Paul Hodge, tax partner at RSM in Kent, said: “One area we’ll be keeping a particularly close eye on is the development of the government’s plans for personal digital tax accounts, announced in last year’s March budget.
“This will impose an obligation for individuals to file up-to-date information on their income with the taxman every three months.
“While attention has so far focused on taxpayers’ filing obligations, the changes could also be a cover for introducing in-year collection of tax payable – essentially bringing forward payments which would usually be payable in the year ahead.
“These changes could have a significant impact – particularly on the self-employed.”
Meanwhile, Swale Heating has urged the Chancellor to give priority to energy saving home improvements in the budget.
“Our industry has been campaigning for years to get the Government to reduce the VAT rate on high-efficiency boilers,” said the Sittingbourne firm’s managing director David Mathieson.
“It’s morally wrong to keep the rate at 20% when other energy-saving products such as insulation, heat pumps and solar panels attract just a 5% rate.

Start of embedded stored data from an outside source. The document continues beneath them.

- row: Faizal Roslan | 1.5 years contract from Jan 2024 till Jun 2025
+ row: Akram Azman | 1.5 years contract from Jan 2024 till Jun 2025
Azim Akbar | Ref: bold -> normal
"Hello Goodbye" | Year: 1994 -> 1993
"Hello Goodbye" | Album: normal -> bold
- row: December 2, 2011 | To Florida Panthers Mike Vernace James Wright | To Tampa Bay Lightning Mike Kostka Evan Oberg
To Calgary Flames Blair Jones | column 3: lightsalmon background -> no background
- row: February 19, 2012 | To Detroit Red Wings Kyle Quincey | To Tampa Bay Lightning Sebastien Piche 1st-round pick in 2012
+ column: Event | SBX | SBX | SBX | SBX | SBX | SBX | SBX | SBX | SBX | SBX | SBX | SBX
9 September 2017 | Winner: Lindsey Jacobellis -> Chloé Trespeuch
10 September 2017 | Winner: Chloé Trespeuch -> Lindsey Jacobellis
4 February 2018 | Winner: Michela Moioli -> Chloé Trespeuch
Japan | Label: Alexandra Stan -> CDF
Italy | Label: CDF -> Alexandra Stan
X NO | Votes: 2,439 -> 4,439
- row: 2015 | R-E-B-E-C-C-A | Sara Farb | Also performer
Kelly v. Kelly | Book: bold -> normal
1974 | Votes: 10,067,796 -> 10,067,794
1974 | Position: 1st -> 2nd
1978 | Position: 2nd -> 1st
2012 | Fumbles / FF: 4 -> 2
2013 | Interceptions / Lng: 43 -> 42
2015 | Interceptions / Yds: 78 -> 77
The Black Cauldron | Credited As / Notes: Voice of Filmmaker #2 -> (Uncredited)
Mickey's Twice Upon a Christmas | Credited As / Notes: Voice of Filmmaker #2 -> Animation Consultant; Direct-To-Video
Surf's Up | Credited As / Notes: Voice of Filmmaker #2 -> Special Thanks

“The Government could make a significant step towards driving a lower carbon culture and reduce gas usage quickly, cheaply and with minimal administration costs simply by cutting the VAT rate during the budget.
“Not only would this make a new boiler far more affordable for many families, it would also discourage them from using cheap, illegal fitters to save money.”
Elsewhere, the managing director of Kent airline LyddAir has called for a reduction of air passenger duty.
Jonathan Gordon, the boss of Atlantic Bridge Aviation Group, based at Lydd, said he was unhappy it costs £26 per passenger on domestic sectors, after the Chancellor hinted about rises.
He said: “I’d like to see it reduced or scrapped to give the economy a boost and allow the UK to be more competitive.
“We also need more stringent methods put in place for collecting air passenger duty from foreign operators. According to some reports, more than 25% of foreign operators are avoiding it.”
Crowe Clark Whitehill, the auditors with offices in Maidstone and Tunbridge Wells, are calling on the Chancellor to send a positive message to the property industry after a number of tax changes.
In recent years the Chancellor has introduced capital gains tax for certain non-residents, put restrictions on interest deductions for residential landlords and increased stamp duty on second homes.
Crowe Clark Whitehill director of taxation Simon Crookston said: “Over recent years we have seen a number of major changes to the tax regime for the property industry.
“There is the real danger that further changes could dissuade UK and overseas developers and property companies from investing beyond the commercial hotspots of London.”